IT is the grace of God that stands at the heart of Villanova College, Brisbane Archbishop Mark Coleridge said in his homily at the 75th anniversary Mass for the college last Friday.
He said it was St Augustine of Hippo, the patron of the college, who was the great proclaimer of grace – the free gift of God’s love.
“The love of God,” he said, “is infinite and costs you nothing – it’s sheer gift in the most extraordinary way.”
“You don’t have to earn anything, the gift is on offer constantly, says St Augustine.
“That’s the good news of Christianity and it’s that power that founded this college 75 years ago.”
Archbishop Coleridge celebrated the Mass with South East Asia Augustinian Province provincial Fr Tony Banks and Australian Augustinian Province provincial Fr Peter Jones concelebrating.
Among the special guests at the college were 10 Augustinian priests.

Archbishop Coleridge said, like the college, he was born in 1948.
“Like this college, I was born into a vastly different world,” he said.
“It was the bleak period immediately after World War Two, which was the second part of the twin apocalypse that shadowed the whole of the 20th Century.
“A college like this, (and) whatever about me, was a glimmer of life in the half-light that followed the twin apocalypse.
“In the meantime, both for me and for Villanova, and for the world, there has been vast change.
“When I survey the journey of my own life, it is staggering to contemplate the change of the world and indeed of the Church, which I have been called to serve.”

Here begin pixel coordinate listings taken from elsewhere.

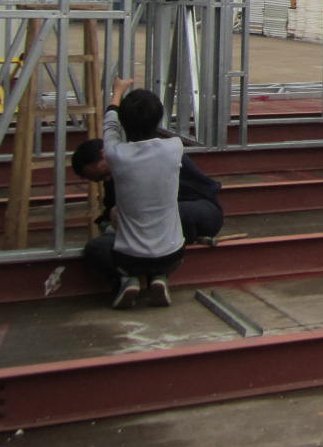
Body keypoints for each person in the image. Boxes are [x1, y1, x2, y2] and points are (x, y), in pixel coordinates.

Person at [80, 77, 187, 309]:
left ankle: (127, 280)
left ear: (124, 123)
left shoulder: (116, 155)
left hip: (129, 259)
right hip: (172, 255)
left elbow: (110, 125)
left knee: (97, 245)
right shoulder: (175, 148)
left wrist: (117, 91)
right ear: (159, 119)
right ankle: (160, 277)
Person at [72, 135, 224, 246]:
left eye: (104, 174)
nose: (106, 179)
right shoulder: (113, 178)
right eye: (100, 179)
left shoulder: (154, 155)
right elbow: (110, 213)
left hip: (197, 210)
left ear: (105, 153)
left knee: (176, 214)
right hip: (157, 228)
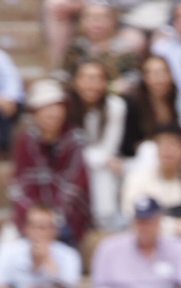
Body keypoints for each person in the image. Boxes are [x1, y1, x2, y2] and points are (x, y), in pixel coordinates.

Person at [10, 78, 92, 246]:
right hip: (32, 218)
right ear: (35, 112)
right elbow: (20, 184)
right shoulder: (26, 140)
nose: (53, 114)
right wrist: (35, 219)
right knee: (11, 247)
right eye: (46, 108)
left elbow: (76, 188)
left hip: (67, 219)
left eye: (57, 107)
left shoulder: (74, 140)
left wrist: (51, 221)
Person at [119, 124, 181, 245]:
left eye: (173, 145)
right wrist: (174, 228)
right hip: (149, 244)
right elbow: (131, 213)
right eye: (162, 145)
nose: (167, 151)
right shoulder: (138, 178)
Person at [66, 56, 126, 232]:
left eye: (98, 78)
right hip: (70, 165)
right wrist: (97, 158)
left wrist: (98, 158)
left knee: (105, 171)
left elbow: (109, 148)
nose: (91, 84)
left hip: (104, 165)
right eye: (86, 78)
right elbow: (70, 149)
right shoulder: (66, 107)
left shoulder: (116, 106)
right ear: (75, 81)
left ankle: (105, 223)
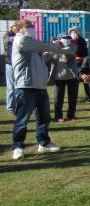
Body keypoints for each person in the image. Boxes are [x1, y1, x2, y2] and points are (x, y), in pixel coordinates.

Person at [10, 19, 68, 160]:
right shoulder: (21, 41)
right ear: (19, 29)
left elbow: (42, 57)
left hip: (41, 88)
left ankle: (44, 143)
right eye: (28, 27)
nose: (32, 29)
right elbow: (41, 46)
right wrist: (56, 46)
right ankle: (18, 147)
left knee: (44, 118)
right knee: (22, 120)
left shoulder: (34, 45)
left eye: (32, 26)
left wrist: (51, 51)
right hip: (26, 87)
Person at [45, 34, 79, 122]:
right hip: (59, 76)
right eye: (64, 38)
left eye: (69, 38)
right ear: (60, 39)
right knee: (58, 98)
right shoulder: (56, 47)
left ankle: (71, 115)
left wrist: (55, 48)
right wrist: (53, 48)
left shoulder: (73, 46)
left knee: (73, 97)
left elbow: (69, 53)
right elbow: (49, 58)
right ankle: (58, 116)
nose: (67, 40)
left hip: (72, 75)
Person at [69, 26, 90, 102]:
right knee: (80, 81)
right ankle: (88, 97)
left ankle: (89, 97)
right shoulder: (75, 41)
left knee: (82, 80)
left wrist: (75, 57)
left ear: (77, 32)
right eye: (71, 32)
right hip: (78, 62)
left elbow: (77, 52)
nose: (72, 33)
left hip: (80, 63)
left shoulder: (79, 40)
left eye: (73, 32)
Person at [3, 22, 17, 114]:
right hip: (10, 64)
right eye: (15, 26)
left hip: (18, 64)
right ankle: (11, 108)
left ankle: (20, 106)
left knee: (20, 87)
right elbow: (7, 40)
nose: (17, 28)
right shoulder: (7, 35)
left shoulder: (20, 35)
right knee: (11, 87)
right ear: (12, 27)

He said at the centre of all this change was one thing that never changes – God’s grace.
That too was what had been the unchanging centre of Villanova College, he said.
Villanova College was founded by five Irish priests in 1948.

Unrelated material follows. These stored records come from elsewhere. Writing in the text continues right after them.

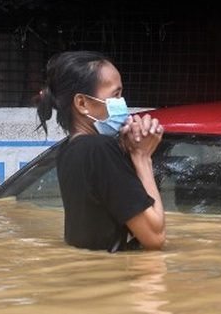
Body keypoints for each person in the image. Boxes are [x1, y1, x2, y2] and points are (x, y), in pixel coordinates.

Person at [35, 51, 165, 252]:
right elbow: (155, 237)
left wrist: (127, 150)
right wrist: (142, 157)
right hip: (118, 275)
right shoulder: (99, 149)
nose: (121, 102)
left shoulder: (68, 150)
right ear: (82, 104)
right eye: (116, 95)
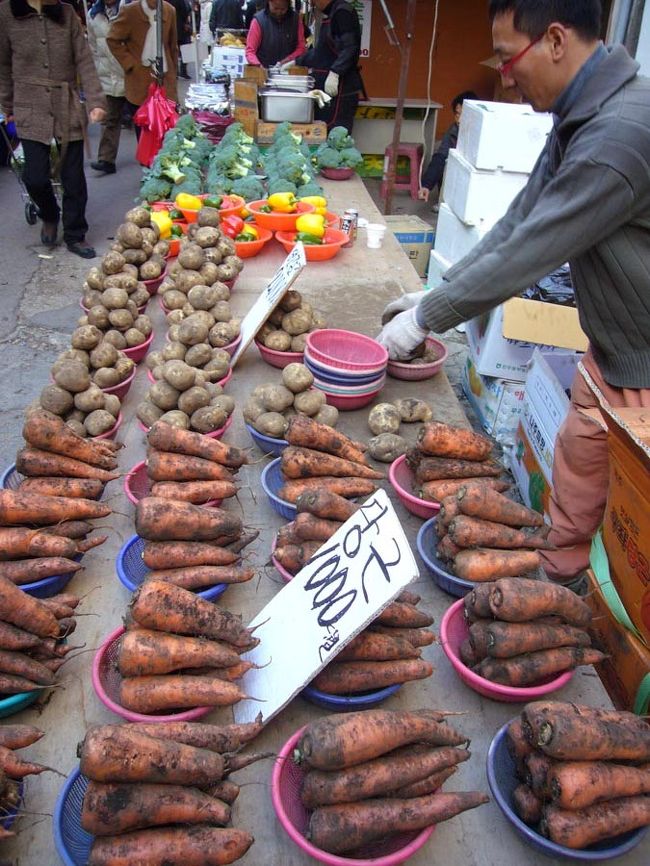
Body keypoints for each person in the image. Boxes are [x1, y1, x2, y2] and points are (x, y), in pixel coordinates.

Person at [377, 0, 650, 591]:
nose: (503, 74)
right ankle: (554, 593)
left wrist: (429, 318)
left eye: (507, 57)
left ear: (555, 40)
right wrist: (436, 295)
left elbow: (537, 248)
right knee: (576, 482)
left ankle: (606, 643)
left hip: (646, 365)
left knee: (637, 537)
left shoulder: (618, 135)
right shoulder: (581, 113)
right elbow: (520, 221)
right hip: (612, 351)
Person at [0, 0, 107, 258]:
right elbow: (3, 64)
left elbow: (84, 60)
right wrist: (5, 104)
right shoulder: (7, 13)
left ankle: (75, 234)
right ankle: (49, 214)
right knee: (34, 178)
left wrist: (95, 100)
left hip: (66, 103)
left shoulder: (67, 13)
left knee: (74, 180)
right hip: (29, 105)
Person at [283, 0, 362, 133]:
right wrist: (297, 61)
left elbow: (350, 48)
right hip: (326, 89)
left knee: (336, 134)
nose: (313, 4)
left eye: (313, 1)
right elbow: (320, 52)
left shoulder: (343, 13)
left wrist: (335, 72)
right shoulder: (332, 14)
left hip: (341, 89)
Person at [106, 0, 179, 130]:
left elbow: (172, 46)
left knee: (168, 133)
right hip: (139, 85)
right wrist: (130, 64)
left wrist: (173, 76)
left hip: (166, 82)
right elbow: (113, 39)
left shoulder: (169, 11)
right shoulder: (130, 11)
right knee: (144, 133)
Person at [418, 90, 478, 206]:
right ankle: (445, 203)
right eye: (457, 114)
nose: (459, 120)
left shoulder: (482, 133)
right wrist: (426, 185)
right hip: (456, 176)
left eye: (463, 115)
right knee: (444, 162)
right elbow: (440, 156)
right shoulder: (453, 131)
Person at [88, 0, 126, 175]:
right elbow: (93, 47)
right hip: (107, 74)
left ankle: (151, 158)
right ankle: (106, 159)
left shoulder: (128, 7)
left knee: (143, 119)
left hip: (129, 72)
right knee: (109, 118)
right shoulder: (93, 15)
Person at [245, 0, 305, 69]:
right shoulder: (258, 21)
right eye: (275, 8)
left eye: (283, 9)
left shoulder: (296, 20)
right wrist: (259, 67)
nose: (279, 12)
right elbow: (250, 51)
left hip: (289, 71)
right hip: (264, 71)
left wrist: (287, 60)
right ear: (269, 2)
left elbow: (301, 48)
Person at [168, 0, 192, 79]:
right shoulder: (182, 2)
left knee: (173, 50)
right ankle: (183, 71)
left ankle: (175, 71)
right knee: (185, 50)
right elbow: (186, 12)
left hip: (172, 27)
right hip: (182, 28)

It opened on a 10-acre property in Hamilton, with the large onsite residence, called ‘Whinstanes’, functioning as three classrooms, a chapel and sacristy.
Students also had access to tennis courts, a cricket oval and other sporting facilities.
Forty boys attended Villanova that first year and by 1951 it was clear the Whinstanes property could no longer adequately house the growing student population.
After much searching, the Augustinian Fathers eventually chose Coorparoo as the new site for the College in 1954.
From 40 students to over 1,500, Villanova has continued to grow since.